→ **Task directions**: Search the records below for the word "Trena". Pull out each line that has it.

→ **Provided records**:
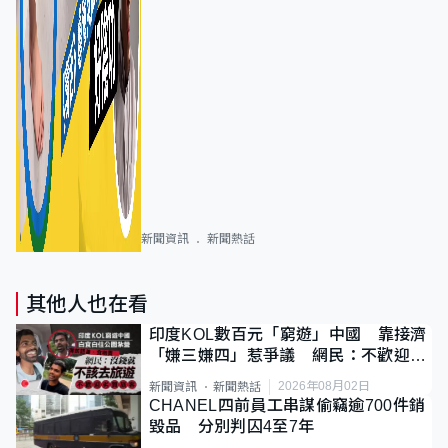
新聞資訊
新聞熱話
其他人也在看
印度KOL數百元「窮遊」中國 靠接濟
「嫌三嫌四」惹爭議 網民：不歡迎劣
質旅客
2026年08月02日
新聞資訊
新聞熱話
CHANEL四前員工串謀偷竊逾700件銷
毀品 分別判囚4至7年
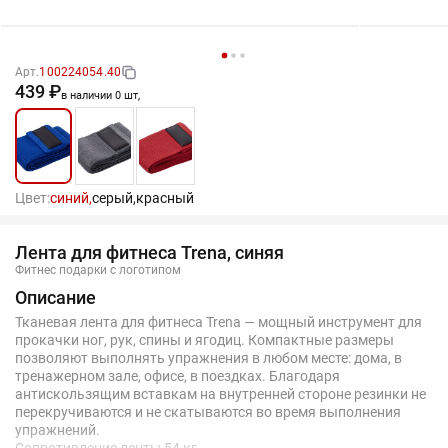
Арт.
100224054.40
439 ₽
в наличии 0 шт,
Цвет:
синий,
серый,
красный
Лента для фитнеса Trena, синяя
Фитнес подарки с логотипом
Описание
Тканевая лента для фитнеса Trena — мощный инструмент для
прокачки ног, рук, спины и ягодиц. Компактные размеры
позволяют выполнять упражнения в любом месте: дома, в
тренажерном зале, офисе, в поездках. Благодаря
антискользящим вставкам на внутренней стороне резинки не
перекручиваются и не скатываются во время выполнения
упражнений.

→ **Result of the task**:
Лента для фитнеса Trena, синяя
Тканевая лента для фитнеса Trena — мощный инструмент для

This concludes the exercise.